UK expelling 23 Russian diplomats after ex-spy Sergey Skripal’s poisoning

ABCNews.com(LONDON) — The UK has given 23 Russian diplomats identified as intelligence officers one week to leave the UK, the biggest expulsion in decades in retaliation for the poisoning of a former Russian double agent in early March.

Prime Minister Theresa May also said that the UK was looking to implement new powers to its sanctions bill, styled on the Magnitsky Act in the United States, which allowed America to freeze assets and withhold visas of foreign officials thought to be involved in corruption and human rights.

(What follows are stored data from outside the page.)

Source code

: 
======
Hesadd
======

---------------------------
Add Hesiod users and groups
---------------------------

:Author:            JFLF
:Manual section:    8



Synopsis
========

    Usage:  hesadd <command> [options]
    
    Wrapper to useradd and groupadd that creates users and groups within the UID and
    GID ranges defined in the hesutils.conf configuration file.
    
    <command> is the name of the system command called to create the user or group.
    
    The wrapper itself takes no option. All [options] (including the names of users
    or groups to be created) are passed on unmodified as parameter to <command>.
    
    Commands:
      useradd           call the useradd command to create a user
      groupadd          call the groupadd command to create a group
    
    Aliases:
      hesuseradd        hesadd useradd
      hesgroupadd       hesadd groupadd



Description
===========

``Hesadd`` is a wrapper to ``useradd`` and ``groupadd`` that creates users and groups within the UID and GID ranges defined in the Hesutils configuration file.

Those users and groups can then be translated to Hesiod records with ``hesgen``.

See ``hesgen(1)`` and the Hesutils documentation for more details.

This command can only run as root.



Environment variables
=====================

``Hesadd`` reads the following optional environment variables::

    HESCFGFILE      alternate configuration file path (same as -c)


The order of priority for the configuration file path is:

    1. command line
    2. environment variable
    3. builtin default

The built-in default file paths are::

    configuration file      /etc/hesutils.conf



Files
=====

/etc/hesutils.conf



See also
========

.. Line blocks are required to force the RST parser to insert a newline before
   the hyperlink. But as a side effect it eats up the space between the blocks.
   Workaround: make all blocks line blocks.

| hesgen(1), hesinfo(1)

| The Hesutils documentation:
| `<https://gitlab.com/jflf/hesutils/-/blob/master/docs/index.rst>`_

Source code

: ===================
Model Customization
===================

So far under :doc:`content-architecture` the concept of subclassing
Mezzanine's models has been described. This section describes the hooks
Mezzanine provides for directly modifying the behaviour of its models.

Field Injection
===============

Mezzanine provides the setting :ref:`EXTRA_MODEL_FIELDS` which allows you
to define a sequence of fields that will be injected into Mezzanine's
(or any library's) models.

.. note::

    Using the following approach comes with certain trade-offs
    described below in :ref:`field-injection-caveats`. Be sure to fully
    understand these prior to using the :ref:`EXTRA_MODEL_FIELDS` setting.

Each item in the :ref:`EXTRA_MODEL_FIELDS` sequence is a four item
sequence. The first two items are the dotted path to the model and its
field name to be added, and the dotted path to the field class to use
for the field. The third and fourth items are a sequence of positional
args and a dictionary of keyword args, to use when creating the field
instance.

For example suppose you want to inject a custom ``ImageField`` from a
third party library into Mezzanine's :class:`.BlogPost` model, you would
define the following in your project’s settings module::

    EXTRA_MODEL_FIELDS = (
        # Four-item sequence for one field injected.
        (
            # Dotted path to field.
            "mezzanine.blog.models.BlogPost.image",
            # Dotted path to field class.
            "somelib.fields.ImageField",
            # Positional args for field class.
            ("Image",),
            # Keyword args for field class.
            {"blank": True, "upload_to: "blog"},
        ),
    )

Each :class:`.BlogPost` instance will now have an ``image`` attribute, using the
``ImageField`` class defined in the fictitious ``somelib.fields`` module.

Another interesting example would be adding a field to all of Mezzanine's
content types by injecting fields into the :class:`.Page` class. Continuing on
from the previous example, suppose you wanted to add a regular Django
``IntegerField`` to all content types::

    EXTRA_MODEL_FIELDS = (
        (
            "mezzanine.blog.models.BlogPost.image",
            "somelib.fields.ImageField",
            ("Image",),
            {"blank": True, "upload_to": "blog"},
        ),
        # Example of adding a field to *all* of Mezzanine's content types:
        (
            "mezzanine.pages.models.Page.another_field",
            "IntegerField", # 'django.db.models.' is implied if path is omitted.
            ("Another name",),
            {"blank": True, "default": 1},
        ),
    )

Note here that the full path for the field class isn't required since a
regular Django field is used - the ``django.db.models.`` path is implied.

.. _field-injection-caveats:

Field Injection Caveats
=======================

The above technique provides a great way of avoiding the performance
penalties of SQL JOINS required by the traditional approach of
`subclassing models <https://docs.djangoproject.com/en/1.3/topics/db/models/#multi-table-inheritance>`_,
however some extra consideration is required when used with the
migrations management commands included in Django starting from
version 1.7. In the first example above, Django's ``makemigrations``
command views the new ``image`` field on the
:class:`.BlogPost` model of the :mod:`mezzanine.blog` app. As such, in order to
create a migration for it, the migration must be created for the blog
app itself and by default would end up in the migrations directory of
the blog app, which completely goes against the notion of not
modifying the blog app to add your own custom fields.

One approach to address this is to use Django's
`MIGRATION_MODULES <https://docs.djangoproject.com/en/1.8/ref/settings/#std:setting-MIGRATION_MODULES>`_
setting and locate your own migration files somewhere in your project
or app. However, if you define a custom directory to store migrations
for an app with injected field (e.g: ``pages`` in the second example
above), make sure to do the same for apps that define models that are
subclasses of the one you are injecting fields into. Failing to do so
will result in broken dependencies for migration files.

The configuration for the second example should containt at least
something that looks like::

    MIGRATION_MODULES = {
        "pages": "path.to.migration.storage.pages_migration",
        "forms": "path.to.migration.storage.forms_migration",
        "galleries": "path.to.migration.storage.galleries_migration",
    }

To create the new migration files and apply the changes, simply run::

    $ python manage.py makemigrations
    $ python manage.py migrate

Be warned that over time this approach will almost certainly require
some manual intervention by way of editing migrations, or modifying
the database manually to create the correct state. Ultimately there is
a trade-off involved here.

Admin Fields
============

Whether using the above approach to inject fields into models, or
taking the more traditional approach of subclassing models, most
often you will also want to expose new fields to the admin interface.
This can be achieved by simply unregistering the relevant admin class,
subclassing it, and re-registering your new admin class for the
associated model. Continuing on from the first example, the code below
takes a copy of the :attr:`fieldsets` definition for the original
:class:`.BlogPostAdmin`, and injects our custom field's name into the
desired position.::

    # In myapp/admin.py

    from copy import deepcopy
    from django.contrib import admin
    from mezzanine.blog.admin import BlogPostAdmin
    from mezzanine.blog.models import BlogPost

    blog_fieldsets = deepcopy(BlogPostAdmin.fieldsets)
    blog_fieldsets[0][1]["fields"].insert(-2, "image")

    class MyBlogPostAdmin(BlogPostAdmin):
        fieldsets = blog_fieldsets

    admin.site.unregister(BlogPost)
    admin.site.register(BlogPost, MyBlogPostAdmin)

In addition, Russian state assets will be frozen where they threaten UK nationals or residents, and all planned high-level contact between the UK and Russia is to be suspended, including an invite for Russian Foreign Minister Sergey Lavrov to come to the country.

British officials and the royal family will also not attend the 2018 World Cup in Russia.

A midnight Tuesday deadline set by May for Russia to provide a “credible” explanation for how Sergey Skripal was poisoned by a Soviet-era nerve agent in Salisbury passed with no response from the Kremlin.

Skripal’s daughter, Yulia, was also poisoned in the incident. Both were in critical condition.

May warned Russian President Vladimir Putin that if the Kremlin did not cooperate, London would interpret the incident as an “unlawful use of force” by the Russian state against the UK.

Lavrov, speaking ahead of the Prime Minister’s statement, said that the expulsion of diplomats from the UK over the Salisbury incident was “unacceptable” and a “provocation”.

The expulsion is the biggest removal of Russian staff since more than 100 Soviet diplomats and spies were booted by former Prime Minister Edward Heath’s government in 1971, plunging UK-Soviet relations to an historic low.